My Dad, Chuck Sellers, passed away February 4, 2013 after a year and a half battle with cancer. For more information on his battle with cancer, see his CaringBridge page. He was buried in Savannah, Georgia on Saturday.
I feel the need to write something here about this, but struggle with what to say. I miss him greatly. I am sad that I won't get to see him again. I am even sadder that my girls won’t get to have him around any more. His dad, my grandfather, died when I was a little kid as well, so I know what it's like to have a grandfather that everyone thinks the world of but you didn’t get to have around as you mature.
I am comforted that his struggle is over. The past year has been awful. He was amazingly strong as he endured both the onslaught of cancer and the effects of its treatment. By the end, he was ready to go. He could no longer live life and was in constant pain. While I never wanted to lose him, I’m glad his pain is gone.

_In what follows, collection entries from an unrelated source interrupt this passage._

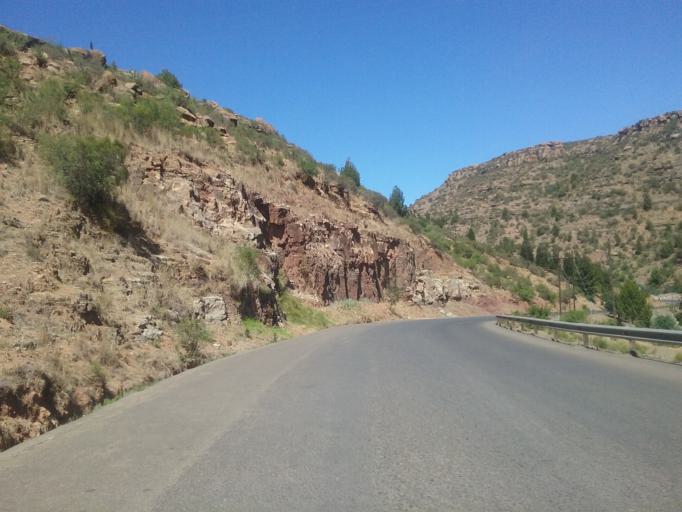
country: LS
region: Quthing
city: Quthing
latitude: -30.3990
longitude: 27.6898
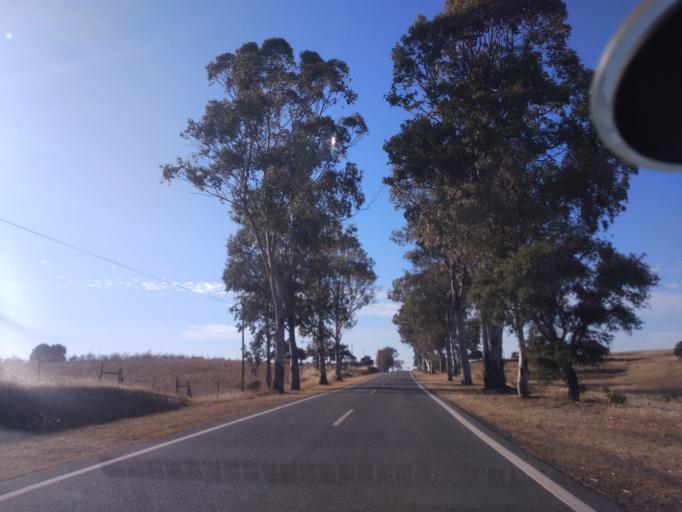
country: PT
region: Beja
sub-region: Almodovar
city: Almodovar
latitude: 37.4452
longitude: -7.9953
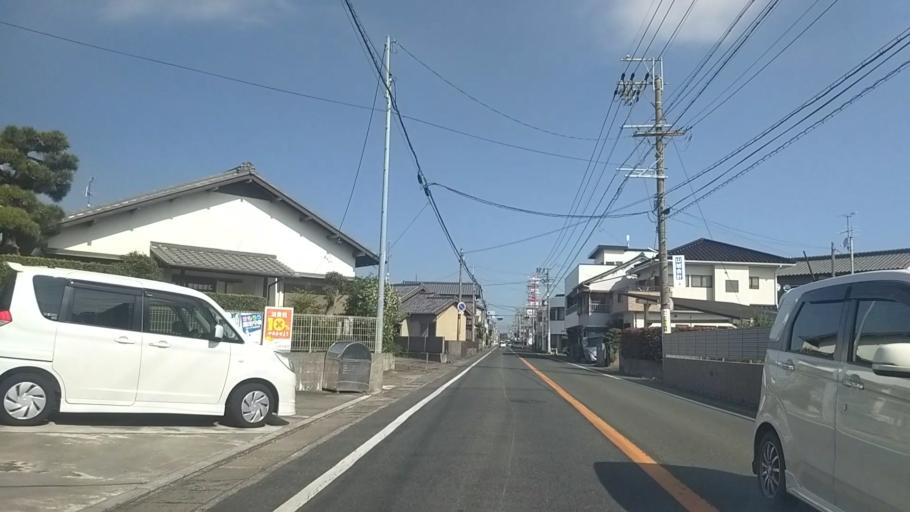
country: JP
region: Shizuoka
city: Hamamatsu
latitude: 34.7007
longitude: 137.7568
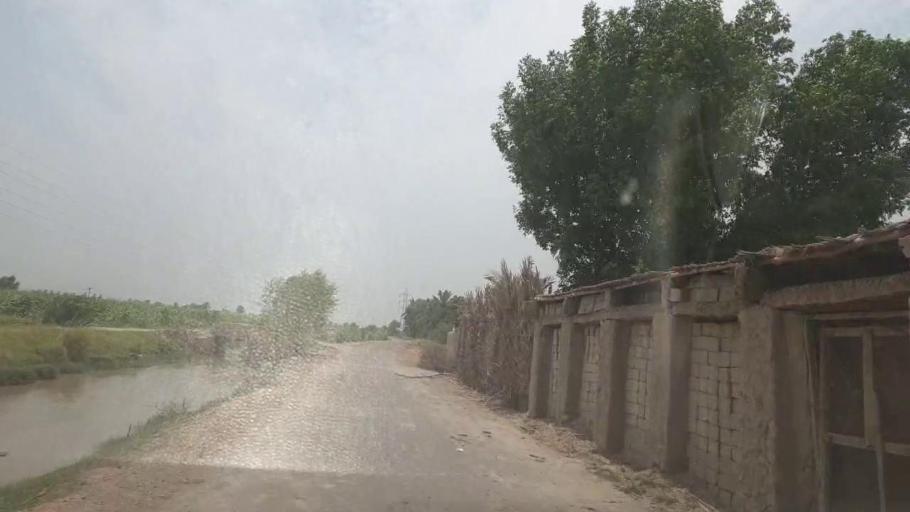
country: PK
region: Sindh
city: Kot Diji
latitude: 27.4227
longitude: 68.6476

I am also comforted knowing that he is now in Heaven. I don’t really understand what that means, and don’t believe any of us can understand it with our Earthly perspective. But I believe that Salvation is real and in Dad’s case, I believe he has indeed been saved. It’s hard to know what someone else holds in their hearts, but Dad made it clear what he held to through his words and his deeds.
It’s upsetting to lose such a great example of what we should be. I hope I can live up to the example he set. He was a model of consistency, unwavering in his devotion to his family, his country, and those around us who he took under his wing. I’ve tried through my life to be like that, and I want to be even more like Dad in the future.
So, goodbye Dad. I’m incredibly sad to see you go, and will do my best to emulate you as my little family grows up.